- **任務項目 1**
根據關於哥大研究生罷工的節選,判斷下列(a)、(b)、(c)三項說法是否與之相符,每項答「是」或「否」,並原文引出起決定作用的字句。(a)哥大研究生工會得到了美國國家勞工關係委員會的官方認證;(b)研究生工會把校方告上了聯邦上訴法庭;(c)圖書館門口的廣場大約聚集了上千名示威學生。

- **節選內容**
_____
4月24日早晨,哥倫比亞大學洛夫圖書館(Low Library)門前一片喧囂。胸前掛著美國汽車工人聯合會(UAW, United Automobile Workers)「罷工」標識的學生們逐一抵達哥倫比亞大學這一地標建築,他們高喊著口號,吸引了不少來往學生和教職員工的目光。圖書館門口的廣場大約聚集了幾百名前來示威的學生,他們手中高舉著各式各樣的示威標語——「不要上課,要階級鬥爭(No Class but Class War)」、「不是工人,我如何罷工(If I’m not a worker then how can I be striking)」等等。
這是哥倫比亞大學研究生工會組織罷工的第一天,參與罷工的研究生們都在學校擔任助研助教工作。哥大研究生工會在去年成立,並得到了勞動仲裁機構美國國家勞工關係委員會(National Labor Relations Board, NLRB)的官方認證。然而哥倫比亞大學一直拒絕承認工會的合法性,於是校方把工會告上了聯邦上訴法庭。由於不被學校承認,工會一直無法和學校籤訂統一勞工合同,因此爆發了此次罷工。
4月24日,罷工研究生聚集在哥大圖書館門前。圖片來源:《哥倫比亞觀察者報》
在美國,新一代勞工和社會活動家們通過工會等渠道發出自己的聲音,延續著馬克思關於階級鬥爭、反勞工剝削的政治理想。而在美國的高校裡,它正以一種全新的形態出現:也許更溫和,但卻更令人期待。
_____
- **所附材料**
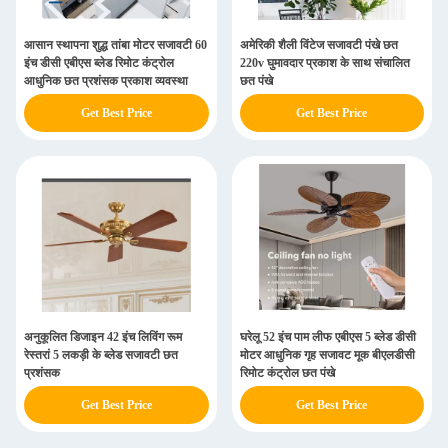
आसान स्थापना शुद्ध तांबा मोटर सजावटी 60
अमेरिकी शैली विंटेज सजावटी पंखे छत
इंच डीसी एबीएस ब्लेड रिमोट कंट्रोल
220v घुमावदार प्रकाश के साथ संचालित
आधुनिक छत प्रशंसक प्रकाश व्यवस्था
छत पंखे
Get Best Price
Get Best Price
अनुकूलित डिजाइन 42 इंच लिविंग रूम
घरेलू 52 इंच पाम लीफ एबीएस 5 ब्लेड डीसी
रेस्तरां 5 लकड़ी के ब्लेड सजावटी छत
मोटर आधुनिक गृह सजावट मूक बीएलडीसी
प्रशंसक
रिमोट कंट्रोल छत पंखे
Get Best Price
Get Best Price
_____
- **任務項目 2**
將上方各行中從開頭到含有"घरेलू 52 इंच पाम लीफ एबीएस 5 ब्लेड डीसी"的那一行(兩端皆含)列成Markdown表格,兩欄分別為「序號」和「內容」,略去空行,圖片不要放進答案。

- **結果 1**
(a)是。「並得到了勞動仲裁機構美國國家勞工關係委員會(National Labor Relations Board, NLRB)的官方認證」
(b)否。「於是校方把工會告上了聯邦上訴法庭」
(c)否。「圖書館門口的廣場大約聚集了幾百名前來示威的學生」

- **結果 2**
| 序號 | 內容 |
|---|---|
| 1 | आसान स्थापना शुद्ध तांबा मोटर सजावटी 60 |
| 2 | अमेरिकी शैली विंटेज सजावटी पंखे छत |
| 3 | इंच डीसी एबीएस ब्लेड रिमोट कंट्रोल |
| 4 | 220v घुमावदार प्रकाश के साथ संचालित |
| 5 | आधुनिक छत प्रशंसक प्रकाश व्यवस्था |
| 6 | छत पंखे |
| 7 | Get Best Price |
| 8 | Get Best Price |
| 9 | अनुकूलित डिजाइन 42 इंच लिविंग रूम |
| 10 | घरेलू 52 इंच पाम लीफ एबीएस 5 ब्लेड डीसी |